Mas não existem tais regras, de modo que os homens não podem ser
máquinas." A premissa menor não é abrangente. Não acredito que o argumento
seja sempre formulado exatamente dessa maneira, mas acredito, não obstante, que
é o argumento usado. Pode, todavia, haver certa confusão entre "regras de
conduta" e "leis de comportamento" a obscurecer a questão. Por
"regras de conduta" quero dizer preceitos tais como "Pare quando
avistar luz vermelha", com base nos quais se pode agir e dos quais se pode
estar consciente. Por "leis de comportamento" quero dizer leis da
natureza aplicadas a um corpo humano, tais como "Se você o beliscar, ele berrará".
Se substituirmos "leis de comportamento que reguIam sua vida" por
"leis de conduta pelos quais ele regula sua vida", no argumento
acima, a premissa menor não é mais insuperável. Pois acreditamos não apenas
seja verdade que ser governado por leis de comportamento implica ser-se algum
tipo de máquina (embora não necessariamente uma máquina de tipo discreto) como
também, inversamente, que ser uma máquina assim implica ser governado por tais
leis. Entretanto, não podemos convencer-nos facilmente da ausência de leis
completas de comportamento, bem como da de regras completas de conduta. A única
maneira que conhecemos de encontrar leis que tais é a observação científica, e
não sabemos absolutamente de quaisquer circunstâncias em que pudéssemos dizer: "Já
investigamos o suficiente. Não existem tais leis."
Podemos
demonstrar mais convincentemente que uma afirmação desse tipo seria
injustificada. Pois suponhamos que pudéssemos estar seguros de encontrar tais
leis caso elas existissem, Então, dada uma máquina de estado discreto, seria
certamente possível descobrir, por observação, o bastante sobre ela para
predizer seu comportamento futuro, e isso dentro de um tempo razoável, digamos
mil anos. Mas não parece ser esse o caso. Estabeleci no computador de
Manchester um pequeno programa que usa somente 1 000 unidades de memória, e no
qual a máquina, alimentada com um número de 16 algarismos, responde com outro
em dois segundos. Eu desafiaria qualquer pessoa a descobrir, com base nessas
respostas, o suficiente acerca do programa para poder predizer quaisquer respostas
a valores não experimentados.
(9)
O argumento da percepção extrassensorial
Presumo
que ao leitor seja familiar a ideia da percepção extrassensorial e o significado
de seus quatro itens: telepatia, clarividência, precognição e psicocinética.

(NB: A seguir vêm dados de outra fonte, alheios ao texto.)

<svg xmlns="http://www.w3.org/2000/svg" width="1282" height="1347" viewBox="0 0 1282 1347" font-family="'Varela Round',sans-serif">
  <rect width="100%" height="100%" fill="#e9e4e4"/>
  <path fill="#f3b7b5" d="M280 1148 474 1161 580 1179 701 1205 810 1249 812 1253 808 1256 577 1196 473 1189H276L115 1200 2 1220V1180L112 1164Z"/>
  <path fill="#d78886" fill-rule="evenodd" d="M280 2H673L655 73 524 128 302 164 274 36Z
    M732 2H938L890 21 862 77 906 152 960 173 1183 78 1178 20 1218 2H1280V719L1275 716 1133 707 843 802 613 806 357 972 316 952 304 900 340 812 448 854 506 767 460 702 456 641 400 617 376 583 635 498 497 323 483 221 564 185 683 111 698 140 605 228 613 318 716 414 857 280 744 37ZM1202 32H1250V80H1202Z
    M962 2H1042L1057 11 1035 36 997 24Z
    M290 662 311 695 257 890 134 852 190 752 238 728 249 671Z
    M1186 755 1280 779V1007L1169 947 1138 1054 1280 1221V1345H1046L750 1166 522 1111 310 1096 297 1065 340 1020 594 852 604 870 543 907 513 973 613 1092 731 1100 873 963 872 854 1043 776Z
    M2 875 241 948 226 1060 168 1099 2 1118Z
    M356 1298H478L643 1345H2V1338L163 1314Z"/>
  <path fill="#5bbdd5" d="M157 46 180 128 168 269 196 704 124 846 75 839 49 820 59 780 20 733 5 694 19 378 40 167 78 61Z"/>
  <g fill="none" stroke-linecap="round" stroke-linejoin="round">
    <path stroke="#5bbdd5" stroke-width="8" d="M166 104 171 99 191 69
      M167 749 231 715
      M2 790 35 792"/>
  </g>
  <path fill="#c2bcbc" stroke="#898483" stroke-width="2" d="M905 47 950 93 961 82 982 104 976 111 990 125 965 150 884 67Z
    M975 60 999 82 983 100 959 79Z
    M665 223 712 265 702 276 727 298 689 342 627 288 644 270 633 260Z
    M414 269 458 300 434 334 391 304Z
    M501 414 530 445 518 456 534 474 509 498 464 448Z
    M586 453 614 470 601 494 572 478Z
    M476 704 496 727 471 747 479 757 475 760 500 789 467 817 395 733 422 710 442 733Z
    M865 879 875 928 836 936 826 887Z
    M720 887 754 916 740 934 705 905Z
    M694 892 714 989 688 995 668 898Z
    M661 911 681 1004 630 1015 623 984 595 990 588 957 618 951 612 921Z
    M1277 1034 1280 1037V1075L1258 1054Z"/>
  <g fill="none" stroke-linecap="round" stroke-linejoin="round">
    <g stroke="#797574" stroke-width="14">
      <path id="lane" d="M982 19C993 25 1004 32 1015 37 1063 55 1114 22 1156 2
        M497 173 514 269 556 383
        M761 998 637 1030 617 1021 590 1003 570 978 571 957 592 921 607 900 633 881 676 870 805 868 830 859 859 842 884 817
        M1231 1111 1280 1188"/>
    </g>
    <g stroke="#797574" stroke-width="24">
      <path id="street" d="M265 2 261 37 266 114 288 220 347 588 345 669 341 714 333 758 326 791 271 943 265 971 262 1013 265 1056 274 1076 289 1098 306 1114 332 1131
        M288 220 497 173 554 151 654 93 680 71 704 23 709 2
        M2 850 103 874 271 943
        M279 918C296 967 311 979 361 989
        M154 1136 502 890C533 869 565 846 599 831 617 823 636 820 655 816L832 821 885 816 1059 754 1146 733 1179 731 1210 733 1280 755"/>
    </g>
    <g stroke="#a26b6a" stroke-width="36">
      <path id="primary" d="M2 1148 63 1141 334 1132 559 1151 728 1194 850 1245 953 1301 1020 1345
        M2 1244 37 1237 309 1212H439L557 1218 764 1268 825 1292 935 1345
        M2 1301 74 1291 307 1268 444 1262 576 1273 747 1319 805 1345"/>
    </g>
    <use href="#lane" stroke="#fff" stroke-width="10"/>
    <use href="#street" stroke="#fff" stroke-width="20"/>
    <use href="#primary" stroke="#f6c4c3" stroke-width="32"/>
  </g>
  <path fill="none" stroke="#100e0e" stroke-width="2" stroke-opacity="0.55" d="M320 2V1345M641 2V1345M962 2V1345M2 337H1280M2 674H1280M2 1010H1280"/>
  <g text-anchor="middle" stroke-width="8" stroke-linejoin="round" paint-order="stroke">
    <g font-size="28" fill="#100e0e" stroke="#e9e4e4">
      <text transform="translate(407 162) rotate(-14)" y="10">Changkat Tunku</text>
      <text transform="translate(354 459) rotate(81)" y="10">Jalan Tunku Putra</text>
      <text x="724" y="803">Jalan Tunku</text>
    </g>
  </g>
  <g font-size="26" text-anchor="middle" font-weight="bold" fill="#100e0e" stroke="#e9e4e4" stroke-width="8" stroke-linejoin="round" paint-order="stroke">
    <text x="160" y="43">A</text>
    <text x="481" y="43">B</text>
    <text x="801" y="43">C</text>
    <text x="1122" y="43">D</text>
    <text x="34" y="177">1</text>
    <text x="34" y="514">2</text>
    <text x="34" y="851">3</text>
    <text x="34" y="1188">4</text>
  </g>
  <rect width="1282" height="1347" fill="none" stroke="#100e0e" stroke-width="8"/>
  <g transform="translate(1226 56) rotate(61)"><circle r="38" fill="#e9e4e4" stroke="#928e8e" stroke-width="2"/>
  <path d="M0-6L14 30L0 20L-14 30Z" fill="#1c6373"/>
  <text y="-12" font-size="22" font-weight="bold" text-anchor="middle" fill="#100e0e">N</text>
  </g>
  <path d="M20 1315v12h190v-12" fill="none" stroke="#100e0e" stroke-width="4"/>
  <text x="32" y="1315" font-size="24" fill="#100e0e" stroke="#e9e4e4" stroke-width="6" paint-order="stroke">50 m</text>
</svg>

Estes fenômenos perturbadores parecem negar todas as nossas ideias científicas
habituais. Como gostaríamos de desacreditá-los! Infelizmente, os indícios
estatísticos, pelos menos quanto à telepatia, são esmagadores. É muito difícil
recompor nossas ideias para nelas encaixar esses novos fatos. Uma vez que
tenhamos de aceitá-los, não será despropositado acreditar em fantasmas e
espectros. A ideia de que nossos corpos se movem tão-somente de acordo com leis
conhecidas da física, a par de outras ainda não descobertas, mas de alguma
forma semelhantes, seria uma das primeiras a desaparecer.
Esse
argumento é, para mim, muito forte. Pode-se dizer, em resposta, que muitas
teorias científicas parecem permanecer viáveis na prática, a despeito de
colidirem com a PES; que, de fato, se pode viver muito bem se a esquecermos.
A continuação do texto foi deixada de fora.